Thursday, August 18, 2005

Who Are the Reformed Christians?

There are as many views on being reformed as there are on being “born again.” Not all of them involve Christianity – or even religion. Let me start with a description from a website called
www.reformedtheology.org.

Generally, all the churches that grew from the sixteenth-century revolt against the Roman church, can be called reformed. However, the term "Reformed" specifically designates that branch of the Reformation of the western church originally characterized by a distinctively non-Lutheran, Augustinian sacramental theology with a high ecclesiology but little regard for ecclesiatical tradition that is not traceable to the Scriptures or the earliest church. Those churches in the "Reformed tradition" are regarded as being in the line of churches that grew from the Reform in certain Swiss free cities and cantons, in non-Lutheran Germany, and in Hungary, Bohemia, and southern France in the early and mid sixteenth century.
The leaders of this branch of the church understood themselves to be "reformed" in two ways: first, they were "reformed" from what they believed to be the defective practice of Christianity promulgated by the corrupt Roman Catholicism of the day. Sometimes, this position is summed up in the phrase "Ecclesia Reformata, semper reformanda," which means "the Reformed church, always to be reformed." In the context of the sixteenth century (and the mind of the Reformers) this phrase does not mean that the church is always morphing into something new with the passage of time (a common misconstrual in our own day). Instead, this seventeenth-century motto is consistent with the Reformers' idea that they were not innovating, but "turning again" to the form of the church and belief originated by Jesus Christ, lived out by the first disciples and early church, and born witness to in the writings of the Old and New Testaments shorn of later additions.
Second, as implied above, Reformed means rejecting the idea that tradition can provide a sufficient form for matters of belief. Instead, the Reformers insisted that "the Word of God" was the only ultimate source of appeal in matters of faith, and that all other sources of knowledge, including a church's tradition, had to appeal to this central source. The entire article can be found here).

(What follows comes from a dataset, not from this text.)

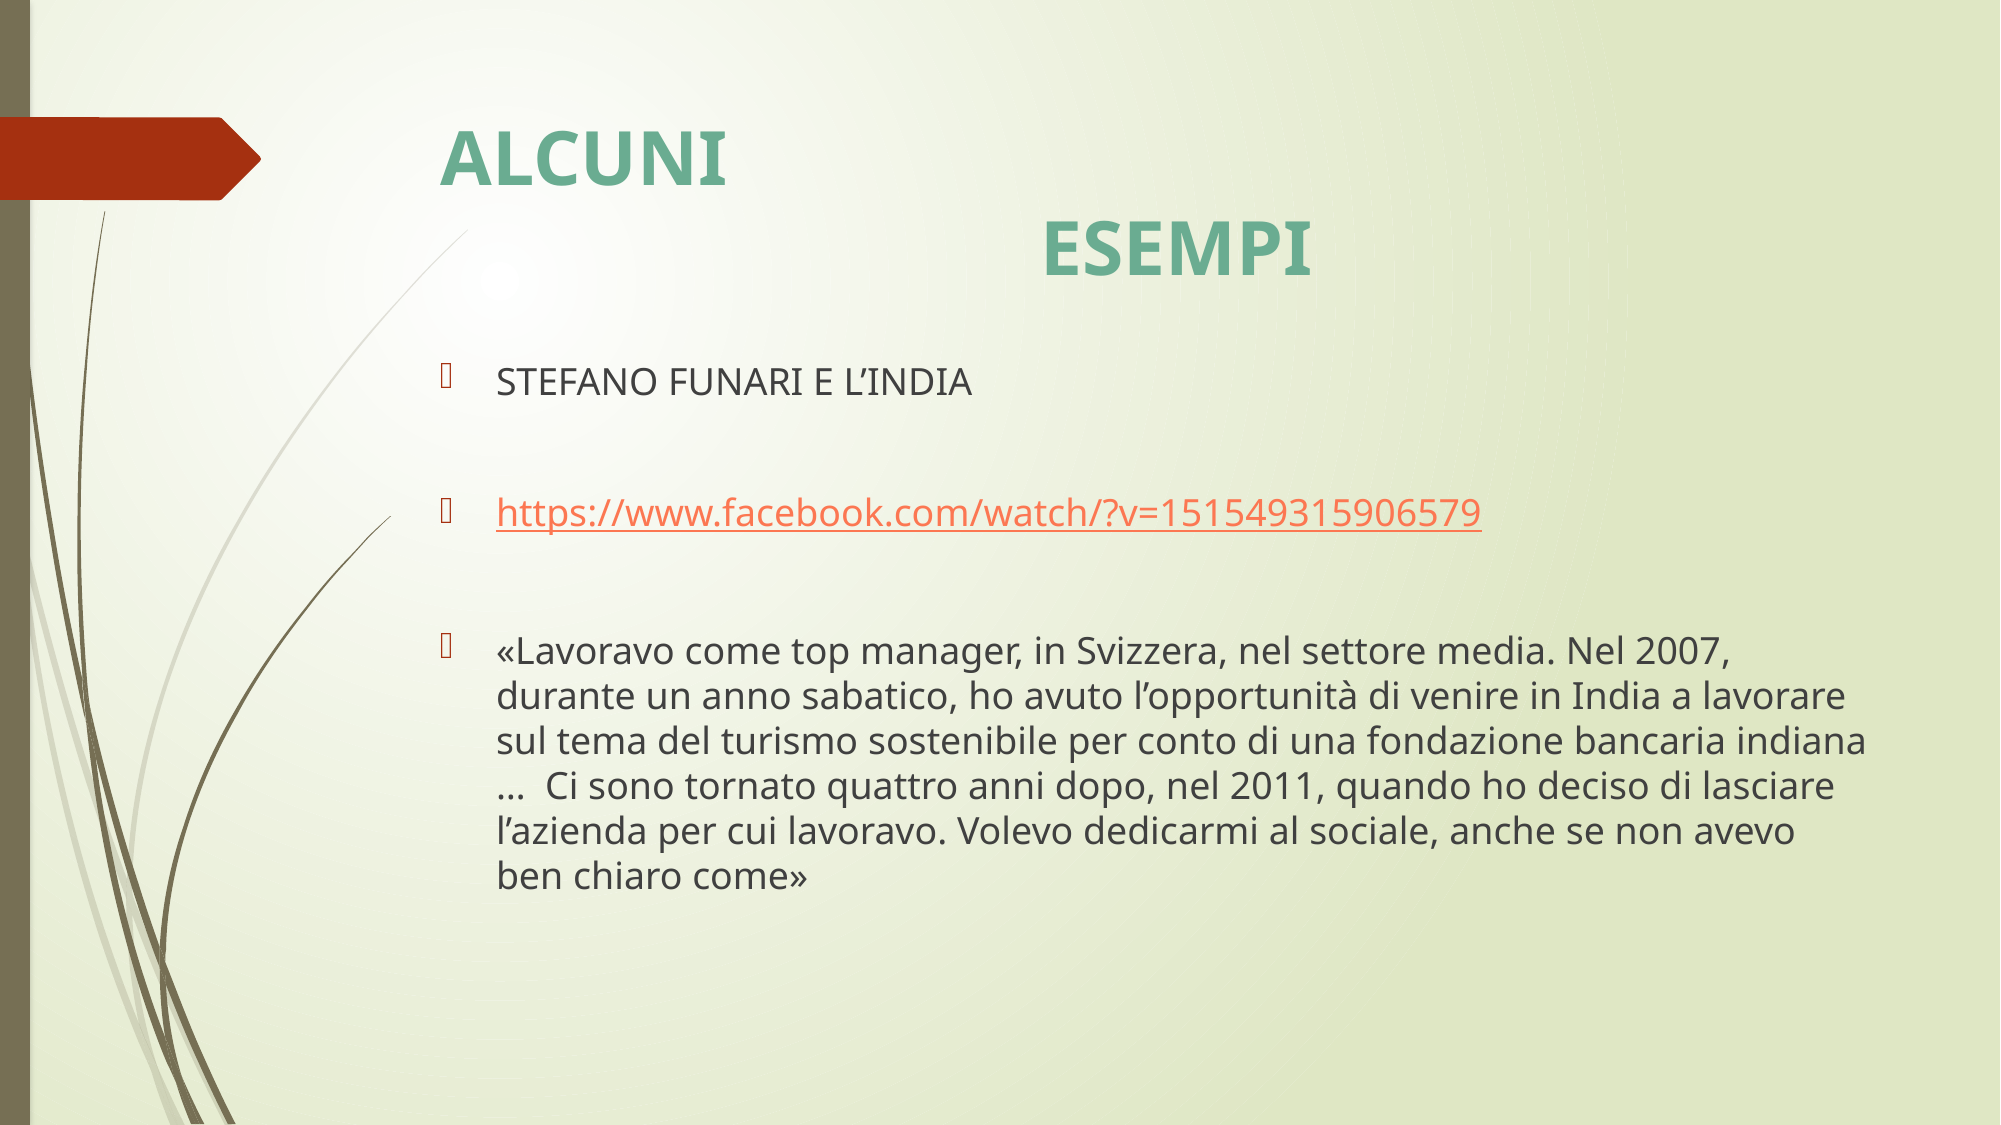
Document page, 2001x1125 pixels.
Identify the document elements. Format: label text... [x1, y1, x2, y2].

title ALCUNI ESEMPI [425, 102, 1888, 313]
list STEFANO FUNARI E L’INDIA https://www.facebook.com/watch/?v=151549315906579 «Lavoravo come top manager, in Svizzera, nel settore media. Nel 2007, durante un anno sabatico, ho avuto l’opportunità di venire in India a lavorare sul tema del turismo sostenibile per conto di una fondazione bancaria indiana … Ci sono tornato quattro anni dopo, nel 2011, quando ho deciso di lasciare l’azienda per cui lavoravo. Volevo dedicarmi al sociale, anche se non avevo ben chiaro come» [424, 350, 1888, 1039]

It is not my intention, at least in this post, to get into all the details of theology that characterize being Reformed. In fact, it is not possible, anymore, to describe a Reformed theology. There are many. Coming out of the Reformation of the 16th century, there was a Continental Reformed view and a Scottish Reformed view. The early Anglican church was Reformed (according to their foundational document, the Thirty-Nine Articles). Early Baptists, in England were all Reformed (see the 1689 London Baptist Confession. This is practically a carbon copy of the Westminster Confession of Faith written some 40 years earlier, with some obvious differences in ecclesiology). Until they were corrupted by the German liberalism if the 19th century, American Congregationalist churches were all Reformed. Each and every one of these strains of Calvinism differed in some respect from the others. Yet, each can lay claim to a Reformed heritage (sadly lacking in most of them today).